Nada a ver entre Ribeiro e a malandragem. Muito pelo contrário, Ribeiro, colega ainda da Chesf, com pontes de safena e uma vida de luta e resistência, é a encarnação pura e simples do trabalho, da virtude e da vetustez. Em suma, Ribeiro é todos nós; somos nós outros.

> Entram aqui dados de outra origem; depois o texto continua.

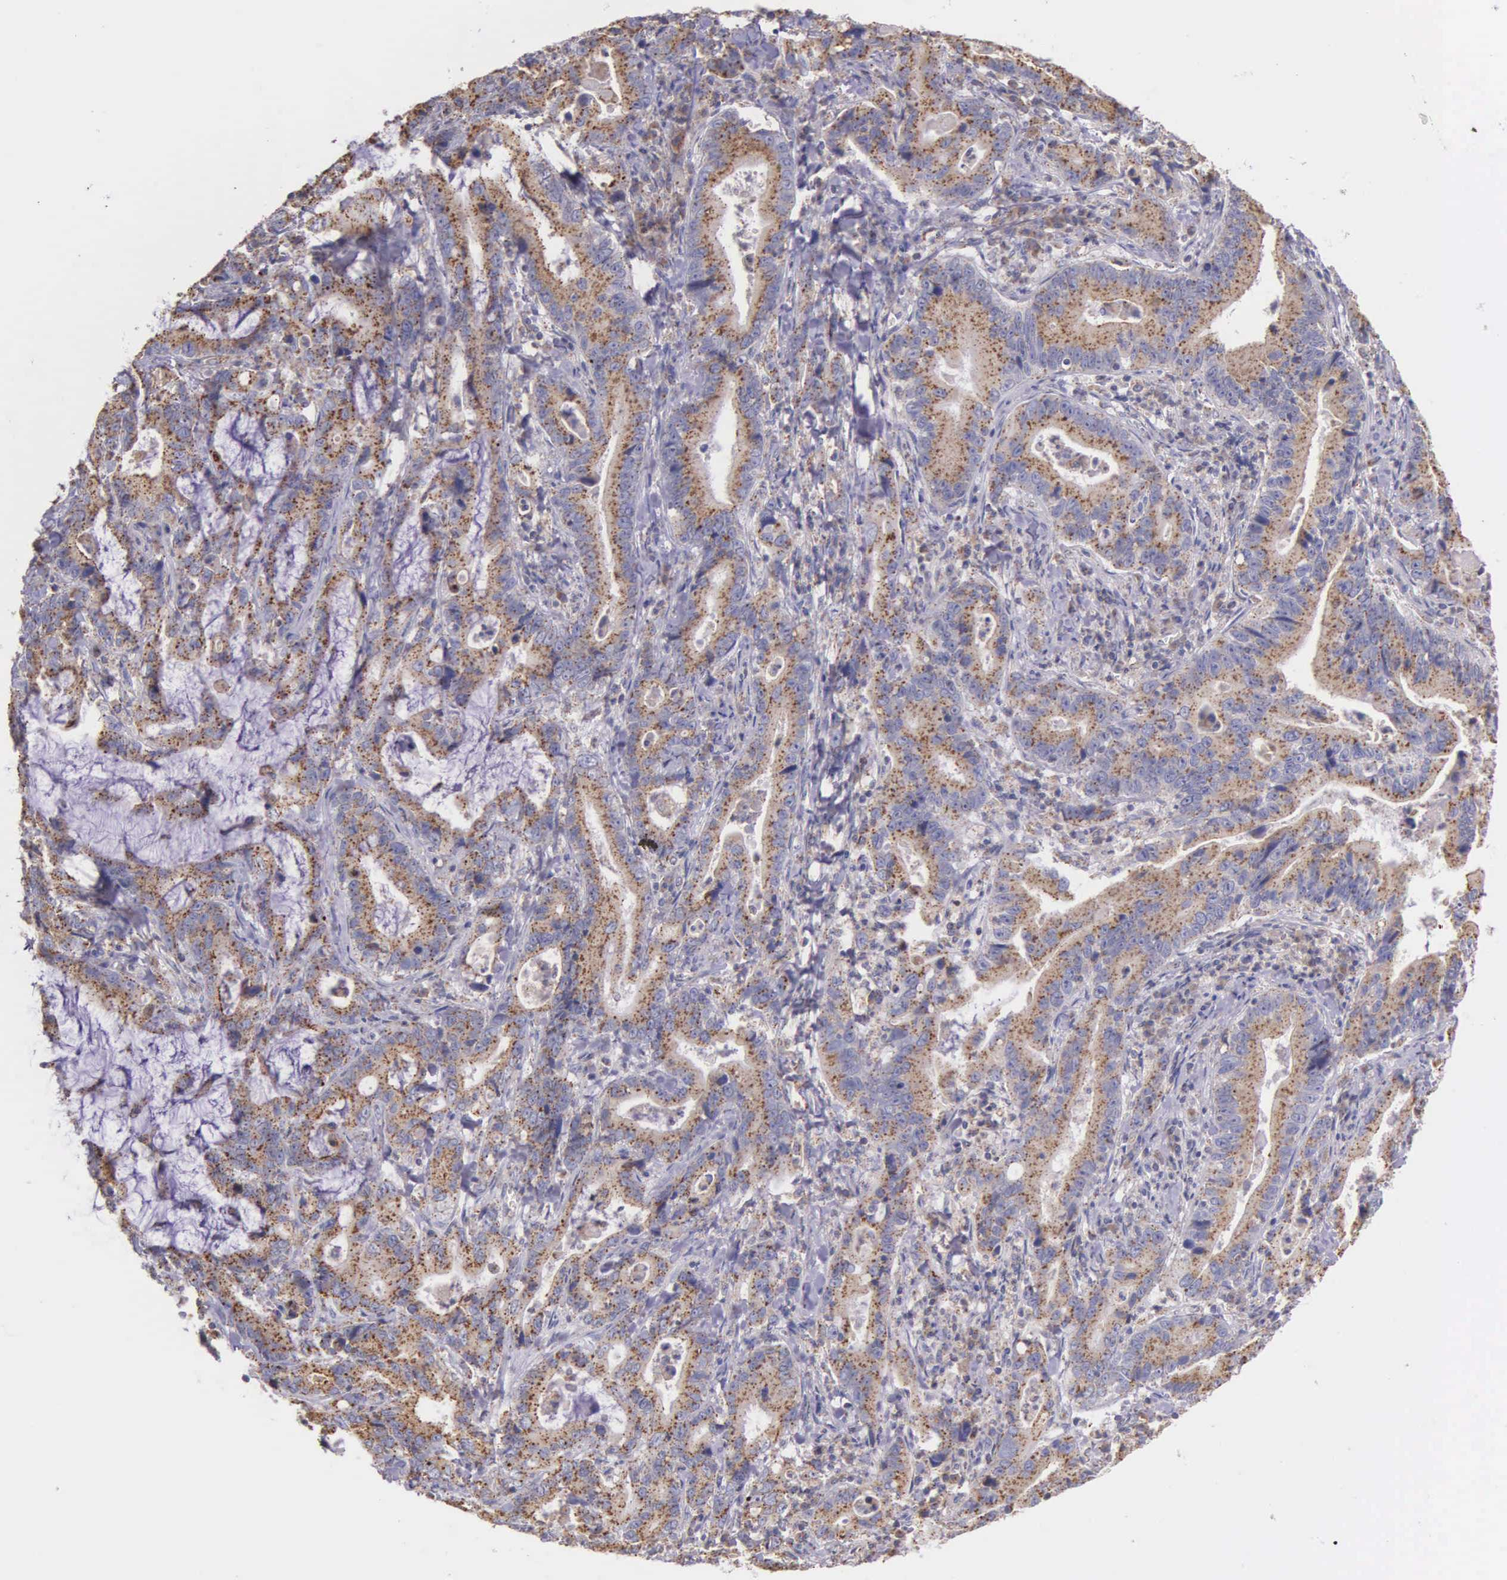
{"staining": {"intensity": "weak", "quantity": ">75%", "location": "cytoplasmic/membranous"}, "tissue": "stomach cancer", "cell_type": "Tumor cells", "image_type": "cancer", "snomed": [{"axis": "morphology", "description": "Adenocarcinoma, NOS"}, {"axis": "topography", "description": "Stomach, upper"}], "caption": "Approximately >75% of tumor cells in human adenocarcinoma (stomach) reveal weak cytoplasmic/membranous protein staining as visualized by brown immunohistochemical staining.", "gene": "MIA2", "patient": {"sex": "male", "age": 63}}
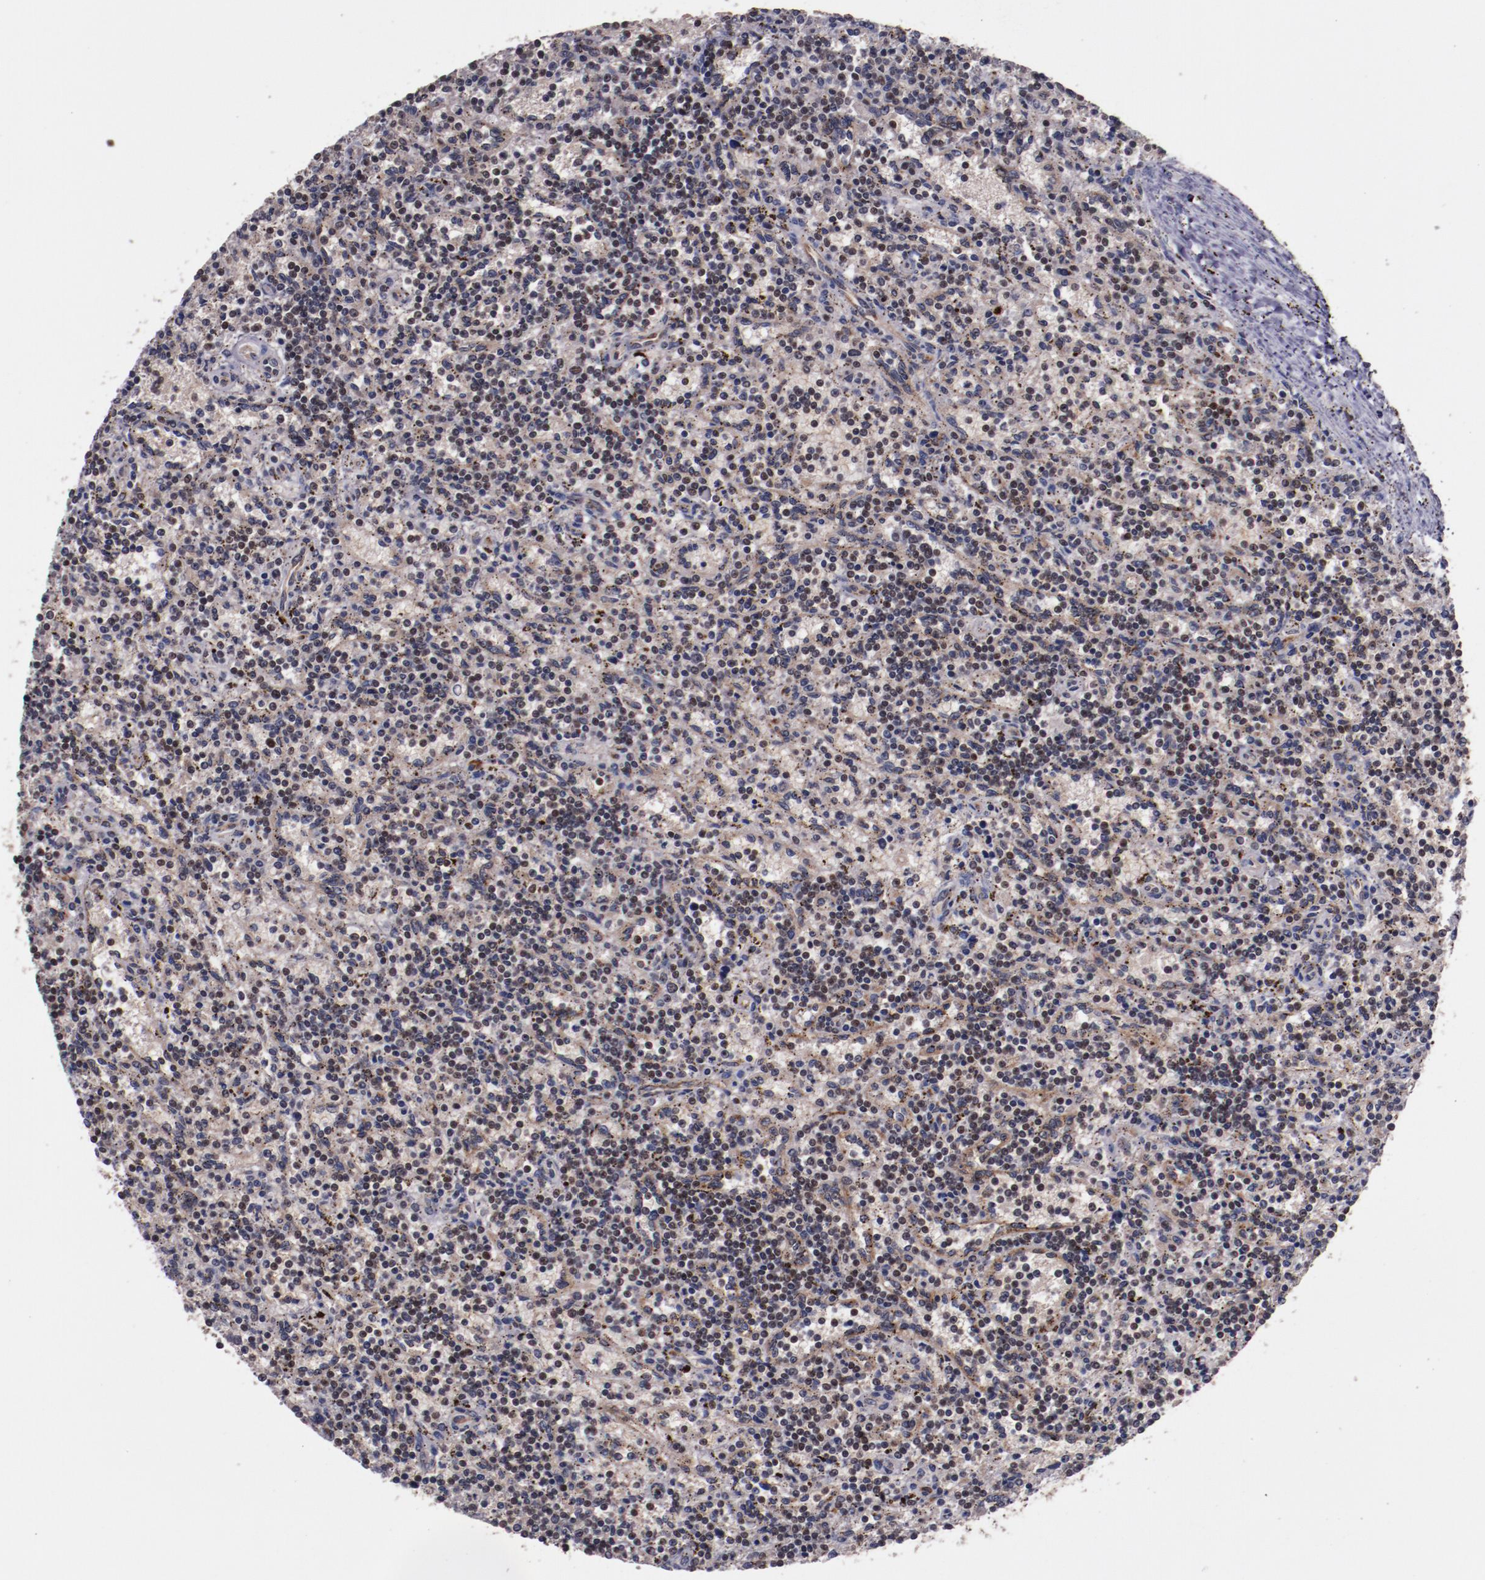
{"staining": {"intensity": "weak", "quantity": "<25%", "location": "nuclear"}, "tissue": "lymphoma", "cell_type": "Tumor cells", "image_type": "cancer", "snomed": [{"axis": "morphology", "description": "Malignant lymphoma, non-Hodgkin's type, Low grade"}, {"axis": "topography", "description": "Spleen"}], "caption": "There is no significant expression in tumor cells of malignant lymphoma, non-Hodgkin's type (low-grade).", "gene": "CHEK2", "patient": {"sex": "male", "age": 73}}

Dá gosto entrar na barbearia de Ribeiro. Parece que a honra e a seriedade se juntam lá na frequência, nesse caso masculina, da nata de Paulo Afonso. Eles constituem o banco de reserva da cidade que a maioria dos gerentes prefere ignorar. Têm tanto a contribuir, mas são forçados a se resignar na cadeira do barbeiro. Chega um e chega outro, entram e saem de cabelo cortado, barba criteriosamente feita, despejam experiência, diagnosticam (não encontrei um sinônimo mais palatável para o leitor) ruídos e vão embora deixando para trás um misto de estupefação (também não) e resignação.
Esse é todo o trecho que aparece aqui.